Presidente tem direito de estar indignado, mas Globo não atacou Bolsonaro e seguiu as regras do jornalismo profissional



O presidente Jair Bolsonaro tem todo o direito de reagir com indignação à reportagem desta terça-feira (29) do Jornal Nacional que mostra que seu nome foi envolvido nas investigações sobre a morte da vereadora Marielle Franco. Chegou a atacar e ofender a TV Globo. Mas, pela reação, até parece que ele não assistiu à reportagem, que segue uma série de procedimentos do bom jornalismo.
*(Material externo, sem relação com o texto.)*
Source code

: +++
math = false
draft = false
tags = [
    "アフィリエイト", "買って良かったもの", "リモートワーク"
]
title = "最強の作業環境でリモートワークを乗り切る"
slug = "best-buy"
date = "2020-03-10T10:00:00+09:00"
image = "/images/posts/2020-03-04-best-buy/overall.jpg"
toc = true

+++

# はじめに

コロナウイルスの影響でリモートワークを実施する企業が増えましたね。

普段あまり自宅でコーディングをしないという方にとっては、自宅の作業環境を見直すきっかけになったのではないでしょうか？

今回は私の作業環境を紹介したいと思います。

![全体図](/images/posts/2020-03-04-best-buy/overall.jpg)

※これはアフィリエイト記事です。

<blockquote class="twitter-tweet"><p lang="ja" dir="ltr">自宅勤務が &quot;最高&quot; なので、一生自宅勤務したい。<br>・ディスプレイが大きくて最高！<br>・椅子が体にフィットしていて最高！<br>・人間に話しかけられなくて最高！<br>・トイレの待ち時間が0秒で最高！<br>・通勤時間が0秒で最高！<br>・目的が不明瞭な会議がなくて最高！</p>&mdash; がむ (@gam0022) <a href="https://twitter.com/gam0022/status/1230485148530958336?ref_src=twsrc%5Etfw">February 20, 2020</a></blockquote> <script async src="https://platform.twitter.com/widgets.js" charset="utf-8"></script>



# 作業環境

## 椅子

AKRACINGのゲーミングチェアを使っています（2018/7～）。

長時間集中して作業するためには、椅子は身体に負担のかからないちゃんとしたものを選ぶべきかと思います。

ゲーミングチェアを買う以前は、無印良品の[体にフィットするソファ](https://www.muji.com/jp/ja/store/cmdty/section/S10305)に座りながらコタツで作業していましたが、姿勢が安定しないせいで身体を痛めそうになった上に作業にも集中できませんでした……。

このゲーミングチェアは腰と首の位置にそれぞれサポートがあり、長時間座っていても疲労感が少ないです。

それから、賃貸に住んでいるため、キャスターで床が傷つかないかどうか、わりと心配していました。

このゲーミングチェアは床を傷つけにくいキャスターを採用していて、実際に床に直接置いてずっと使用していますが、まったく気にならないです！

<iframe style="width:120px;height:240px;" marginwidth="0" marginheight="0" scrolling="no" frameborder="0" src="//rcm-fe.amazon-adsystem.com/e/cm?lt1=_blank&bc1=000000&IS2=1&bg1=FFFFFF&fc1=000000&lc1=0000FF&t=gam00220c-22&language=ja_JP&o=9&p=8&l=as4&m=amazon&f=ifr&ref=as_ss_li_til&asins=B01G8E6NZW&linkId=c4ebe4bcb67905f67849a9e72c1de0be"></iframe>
Bolsonaro diz que a reportagem levantou suspeições sobre seu nome, mas isso não aconteceu. A reportagem, por sinal, teve o cuidado de conferir o depoimento do porteiro, que chegou a afirmar que, ao ligar para a casa do presidente, teria ouvido uma voz que parecia ser dele. Em seu trabalho de reportagem, a Globo levantou contradições em relação ao que disse o porteiro, mostrando que naquele dia o presidente estava em Brasília.

Indo ponto a ponto, a reportagem mostra:

  1. De fato, está registrado no livro de visitantes do Condomínio Vivendas da Barra que Élcio Queiroz, um dos suspeitos do assassinato, afirmou que iria à casa número 58, que pertence a Jair Bolsonaro.
  2. Os depoimentos do porteiro, checados com várias fontes, existem. Bolsonaro diz que o porteiro pode ter se enganado, mas não nega a existência dos depoimentos.
  3. A Globo verificou por apuração própria que nessa data (14 de março), a Câmara dos Deputados registrou que Bolsonaro estava em Brasília. A Globo também verificou as votações, constatou a presença do então deputado no Congresso e isso está claro na reportagem.
  4. Também é verdade que o caso está no Supremo Tribunal Federal, porque a lei obriga que casos envolvendo o presidente da República precisam ser avaliados pelo STF.
  5. E o próprio Bolsonaro informou na Arábia Saudita, onde está em viagem, que o governador Wilson Witzel havia avisado três semanas atrás do depoimento do porteiro em que o atual presidente é citado.

Assim, qual é o erro da reportagem? O presidente tem o direito de ficar indignado, mas não aponta um erro na matéria. O que a Globo poderia fazer diante dessa apuração? Não publicar? Diante desses fatos? A Globo cumpriu seu dever de fazer jornalismo profissional.